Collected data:

########

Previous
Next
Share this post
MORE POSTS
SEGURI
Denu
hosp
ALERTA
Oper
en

########

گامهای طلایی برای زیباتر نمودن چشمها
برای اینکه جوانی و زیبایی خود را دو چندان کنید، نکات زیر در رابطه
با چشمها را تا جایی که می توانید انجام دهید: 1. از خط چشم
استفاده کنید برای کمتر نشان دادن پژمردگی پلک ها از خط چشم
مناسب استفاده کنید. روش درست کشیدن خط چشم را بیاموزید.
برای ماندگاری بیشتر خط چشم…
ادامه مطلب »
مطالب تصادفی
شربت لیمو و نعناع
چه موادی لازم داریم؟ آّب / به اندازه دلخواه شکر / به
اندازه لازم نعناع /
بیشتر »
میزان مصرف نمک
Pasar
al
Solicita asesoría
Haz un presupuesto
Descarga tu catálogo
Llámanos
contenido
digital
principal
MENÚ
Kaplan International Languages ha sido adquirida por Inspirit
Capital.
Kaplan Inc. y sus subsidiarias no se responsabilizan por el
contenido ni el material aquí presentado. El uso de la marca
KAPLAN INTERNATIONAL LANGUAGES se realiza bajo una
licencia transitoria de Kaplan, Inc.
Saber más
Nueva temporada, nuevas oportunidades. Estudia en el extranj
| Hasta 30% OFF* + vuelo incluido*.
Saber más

########

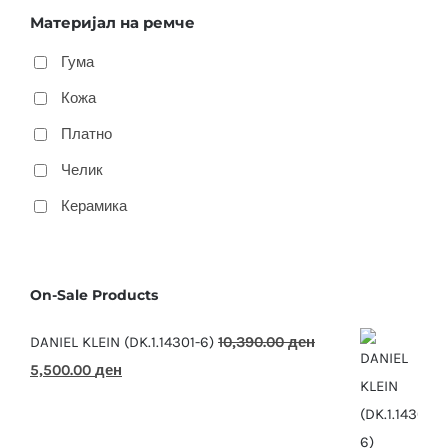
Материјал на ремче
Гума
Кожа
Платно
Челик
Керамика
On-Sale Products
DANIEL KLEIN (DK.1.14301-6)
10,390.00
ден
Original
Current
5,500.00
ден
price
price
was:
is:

########

JOB ITEM >>
A single number is required: the count of lines in the data above that include the word "استفاده".

EXERCISE RESPONSE >>
2